Holley will enforce parking restrictions in Public Square
HOLLEY – Village Board members are sending out a warning: two-hour parking and overnight parking restrictions in the Public Square will be enforced.
Village resident and business owner Dan Seeler spoke to members of the Village Board during their regular meeting Tuesday evening regarding tenants who reside in the Public Square leaving cars parked there overnight.
“It’s just in the Square,” Seeler noted, “but it does affect the small businesses.”
Beginning Nov. 1, overnight parking was prohibited in the Public Square and Trustee Connie Nenni related that Holley Police intend to enforce the restriction as well as the two-hour limit.
In other business, trustees approved the purchase of alarm systems for the Water Department and the Department of Public Works. The alarms will be placed at the pumping station, the Glidden well and the DPW building.
“This related to Homeland Security,” Trustee Skip Carpenter said of the alarms for the Water Department. “This is our water.”
The cost of the alarm system at the pumping station is $1,987; at the Glidden well, $1,390; and at the DPW, $1,900.
Trustees also approved an additional $29.95 monthly fee for maintenance monitoring for the Glidden well.
Additionally, trustees tabled spending $10,000 to purchase a mobile reading unit for the Electric Department, as Matt Campbell, superintendent of the village’s Electric and Water departments, was unable to attend the meeting.
Trustee Skip Carpenter reported that Holley has borrowed the same type of automatic reader from the Village of Churchville and the high-tech equipment has been a huge time-saver.
“Now, it takes us one-half to three-quarters of a day (to take readings),” Carpenter said. “This (the automatic reader) takes 15 minutes. We used Churchville’s this month and it works really well.”
Carpenter further explained the same reader can be used for water readings, but the village would have to purchase transponders for water meters.
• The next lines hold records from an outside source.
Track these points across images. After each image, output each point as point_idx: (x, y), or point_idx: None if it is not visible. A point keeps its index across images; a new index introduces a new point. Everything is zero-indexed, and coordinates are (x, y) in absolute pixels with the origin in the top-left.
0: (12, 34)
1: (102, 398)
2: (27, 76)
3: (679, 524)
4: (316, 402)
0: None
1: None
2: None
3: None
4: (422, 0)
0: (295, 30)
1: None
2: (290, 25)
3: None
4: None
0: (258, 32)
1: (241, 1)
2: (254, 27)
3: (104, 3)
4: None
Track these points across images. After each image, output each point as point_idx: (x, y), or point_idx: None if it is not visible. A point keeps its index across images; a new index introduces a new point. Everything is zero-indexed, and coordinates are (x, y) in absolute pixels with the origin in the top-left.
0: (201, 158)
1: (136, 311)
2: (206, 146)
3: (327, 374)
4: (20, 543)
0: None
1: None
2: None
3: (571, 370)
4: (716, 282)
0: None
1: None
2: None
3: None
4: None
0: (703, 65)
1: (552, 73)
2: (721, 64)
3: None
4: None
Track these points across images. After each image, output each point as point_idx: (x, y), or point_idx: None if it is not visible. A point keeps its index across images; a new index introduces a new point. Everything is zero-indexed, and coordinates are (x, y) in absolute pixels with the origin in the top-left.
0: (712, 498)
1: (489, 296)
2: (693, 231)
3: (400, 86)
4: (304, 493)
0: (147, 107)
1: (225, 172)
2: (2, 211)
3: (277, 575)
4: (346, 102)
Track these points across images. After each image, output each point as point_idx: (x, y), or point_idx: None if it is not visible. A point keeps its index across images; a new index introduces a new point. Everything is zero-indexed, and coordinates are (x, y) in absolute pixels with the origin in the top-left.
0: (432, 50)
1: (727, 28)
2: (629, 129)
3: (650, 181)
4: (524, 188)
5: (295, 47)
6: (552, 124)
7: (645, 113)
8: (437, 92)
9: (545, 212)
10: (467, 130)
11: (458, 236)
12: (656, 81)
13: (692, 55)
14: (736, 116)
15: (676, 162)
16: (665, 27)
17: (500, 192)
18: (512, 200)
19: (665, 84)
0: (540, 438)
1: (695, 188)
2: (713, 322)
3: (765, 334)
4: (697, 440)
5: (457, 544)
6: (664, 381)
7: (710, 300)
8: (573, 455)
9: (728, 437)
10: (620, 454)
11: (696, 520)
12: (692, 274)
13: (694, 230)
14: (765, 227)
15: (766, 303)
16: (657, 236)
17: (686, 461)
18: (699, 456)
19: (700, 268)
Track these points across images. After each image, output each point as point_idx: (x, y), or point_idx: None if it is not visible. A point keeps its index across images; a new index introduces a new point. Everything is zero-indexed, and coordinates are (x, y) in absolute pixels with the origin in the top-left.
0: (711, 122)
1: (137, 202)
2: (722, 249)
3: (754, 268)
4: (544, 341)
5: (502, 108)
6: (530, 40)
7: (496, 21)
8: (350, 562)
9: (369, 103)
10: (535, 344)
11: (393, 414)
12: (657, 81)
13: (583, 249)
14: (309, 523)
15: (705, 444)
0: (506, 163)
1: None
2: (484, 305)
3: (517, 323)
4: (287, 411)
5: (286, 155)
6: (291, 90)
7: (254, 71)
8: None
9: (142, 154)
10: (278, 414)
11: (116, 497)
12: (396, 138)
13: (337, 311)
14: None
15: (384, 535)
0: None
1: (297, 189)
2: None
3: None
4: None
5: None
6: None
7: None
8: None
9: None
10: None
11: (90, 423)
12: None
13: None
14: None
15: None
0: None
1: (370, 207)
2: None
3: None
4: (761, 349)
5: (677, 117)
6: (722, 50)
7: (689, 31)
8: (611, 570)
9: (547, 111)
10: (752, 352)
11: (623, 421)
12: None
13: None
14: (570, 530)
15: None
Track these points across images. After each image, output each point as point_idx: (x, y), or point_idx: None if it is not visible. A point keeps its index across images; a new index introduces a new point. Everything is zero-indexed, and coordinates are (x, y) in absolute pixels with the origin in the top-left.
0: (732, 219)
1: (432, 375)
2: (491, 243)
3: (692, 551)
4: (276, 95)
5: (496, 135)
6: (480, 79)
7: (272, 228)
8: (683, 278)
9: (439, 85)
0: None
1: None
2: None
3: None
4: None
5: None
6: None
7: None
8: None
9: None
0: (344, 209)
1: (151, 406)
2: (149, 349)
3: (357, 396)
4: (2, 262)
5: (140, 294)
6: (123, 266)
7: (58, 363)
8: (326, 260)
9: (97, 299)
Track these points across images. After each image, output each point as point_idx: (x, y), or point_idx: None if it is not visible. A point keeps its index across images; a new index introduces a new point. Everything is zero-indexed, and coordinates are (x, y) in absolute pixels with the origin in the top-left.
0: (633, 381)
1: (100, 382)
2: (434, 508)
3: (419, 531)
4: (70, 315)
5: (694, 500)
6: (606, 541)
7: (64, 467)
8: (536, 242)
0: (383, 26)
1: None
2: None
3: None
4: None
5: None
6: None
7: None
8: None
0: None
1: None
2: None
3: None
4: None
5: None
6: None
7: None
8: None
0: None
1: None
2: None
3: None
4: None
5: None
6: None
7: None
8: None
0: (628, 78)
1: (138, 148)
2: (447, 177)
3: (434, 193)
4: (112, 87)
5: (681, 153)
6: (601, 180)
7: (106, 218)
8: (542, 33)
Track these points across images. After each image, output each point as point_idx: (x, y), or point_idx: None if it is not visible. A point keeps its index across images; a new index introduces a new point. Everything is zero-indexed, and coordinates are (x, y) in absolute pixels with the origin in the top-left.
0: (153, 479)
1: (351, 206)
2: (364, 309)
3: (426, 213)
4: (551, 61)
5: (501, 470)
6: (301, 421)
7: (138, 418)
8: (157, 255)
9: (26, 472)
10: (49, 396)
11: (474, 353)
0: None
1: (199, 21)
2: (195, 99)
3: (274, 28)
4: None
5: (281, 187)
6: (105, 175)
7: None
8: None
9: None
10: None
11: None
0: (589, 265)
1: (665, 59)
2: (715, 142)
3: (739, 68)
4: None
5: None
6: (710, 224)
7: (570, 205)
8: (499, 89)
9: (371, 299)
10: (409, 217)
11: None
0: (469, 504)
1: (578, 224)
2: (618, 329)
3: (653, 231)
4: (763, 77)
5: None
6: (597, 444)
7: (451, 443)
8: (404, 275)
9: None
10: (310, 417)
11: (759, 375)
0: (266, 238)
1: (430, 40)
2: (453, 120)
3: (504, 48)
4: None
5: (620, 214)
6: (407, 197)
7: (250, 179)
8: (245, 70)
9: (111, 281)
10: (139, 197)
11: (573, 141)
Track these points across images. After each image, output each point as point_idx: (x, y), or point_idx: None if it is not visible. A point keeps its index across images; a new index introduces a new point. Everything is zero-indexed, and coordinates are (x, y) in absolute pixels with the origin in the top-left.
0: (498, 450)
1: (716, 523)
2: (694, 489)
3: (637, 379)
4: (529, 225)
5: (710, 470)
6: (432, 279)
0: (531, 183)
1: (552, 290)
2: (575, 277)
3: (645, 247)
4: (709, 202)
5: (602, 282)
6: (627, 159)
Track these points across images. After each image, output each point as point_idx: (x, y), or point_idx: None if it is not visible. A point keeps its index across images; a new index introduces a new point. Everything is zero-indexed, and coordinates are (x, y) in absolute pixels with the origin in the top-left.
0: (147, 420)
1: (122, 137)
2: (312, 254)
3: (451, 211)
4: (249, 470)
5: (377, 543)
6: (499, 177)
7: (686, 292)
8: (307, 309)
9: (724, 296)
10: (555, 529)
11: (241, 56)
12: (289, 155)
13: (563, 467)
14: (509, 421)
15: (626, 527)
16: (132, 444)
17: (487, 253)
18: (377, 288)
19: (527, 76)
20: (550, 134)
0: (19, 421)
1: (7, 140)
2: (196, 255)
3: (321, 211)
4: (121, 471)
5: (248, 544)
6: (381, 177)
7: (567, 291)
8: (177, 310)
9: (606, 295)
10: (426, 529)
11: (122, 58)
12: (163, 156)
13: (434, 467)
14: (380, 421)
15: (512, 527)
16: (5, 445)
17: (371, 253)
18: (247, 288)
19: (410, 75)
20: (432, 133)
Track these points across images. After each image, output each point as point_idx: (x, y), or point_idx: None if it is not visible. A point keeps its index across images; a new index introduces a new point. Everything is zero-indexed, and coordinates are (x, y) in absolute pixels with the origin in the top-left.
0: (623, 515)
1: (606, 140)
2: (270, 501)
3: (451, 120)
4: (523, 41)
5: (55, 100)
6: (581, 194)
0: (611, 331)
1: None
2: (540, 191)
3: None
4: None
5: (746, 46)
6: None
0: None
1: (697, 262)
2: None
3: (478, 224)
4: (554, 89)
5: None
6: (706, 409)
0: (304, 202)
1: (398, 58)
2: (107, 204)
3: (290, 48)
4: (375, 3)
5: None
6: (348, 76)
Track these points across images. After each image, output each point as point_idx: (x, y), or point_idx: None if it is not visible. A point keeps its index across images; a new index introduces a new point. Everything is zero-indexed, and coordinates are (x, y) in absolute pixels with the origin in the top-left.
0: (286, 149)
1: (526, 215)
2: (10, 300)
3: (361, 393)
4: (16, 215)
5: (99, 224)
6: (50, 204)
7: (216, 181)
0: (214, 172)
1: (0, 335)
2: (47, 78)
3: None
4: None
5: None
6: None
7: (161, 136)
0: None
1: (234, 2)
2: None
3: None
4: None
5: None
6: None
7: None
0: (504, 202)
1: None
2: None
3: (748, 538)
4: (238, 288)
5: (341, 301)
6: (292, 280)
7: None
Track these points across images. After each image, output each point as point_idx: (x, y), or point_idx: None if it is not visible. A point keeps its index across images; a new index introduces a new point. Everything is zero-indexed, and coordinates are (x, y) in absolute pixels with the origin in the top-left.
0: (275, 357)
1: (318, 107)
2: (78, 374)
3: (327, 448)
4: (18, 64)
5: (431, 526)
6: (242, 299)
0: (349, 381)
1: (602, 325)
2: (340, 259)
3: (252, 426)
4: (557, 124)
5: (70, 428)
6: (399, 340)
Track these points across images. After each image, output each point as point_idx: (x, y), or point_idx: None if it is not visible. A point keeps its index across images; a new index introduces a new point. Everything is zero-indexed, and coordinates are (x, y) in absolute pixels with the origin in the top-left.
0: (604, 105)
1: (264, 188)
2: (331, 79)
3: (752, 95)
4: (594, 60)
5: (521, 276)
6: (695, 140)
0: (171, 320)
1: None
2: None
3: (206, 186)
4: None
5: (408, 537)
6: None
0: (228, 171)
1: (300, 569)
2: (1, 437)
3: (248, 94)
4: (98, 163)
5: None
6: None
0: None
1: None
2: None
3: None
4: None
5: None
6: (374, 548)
He noted the transponders are about $70 a piece, but a grant might be able to help with the cost. Reading water meters now takes two days, he said.
Trustee Connie Nenni questioned the need for the new equipment, noting the village hasn’t had it’s current equipment for very long.
“Maybe we should wait a month and talk to Matt,” she said. “This is a lot of money.”
Mayor John Kenney agreed. “We can wait a month to talk to Matt directly,” he said.
“I think this is where we should go,” Deputy Mayor Brian Sorochty said of the new reader, but also questioned what would be done with the readers the village currently uses.
Carpenter said the new mobile reading unit would be better and more efficient that the readers currently in use and the expense of the new automatic reader has already been budgeted.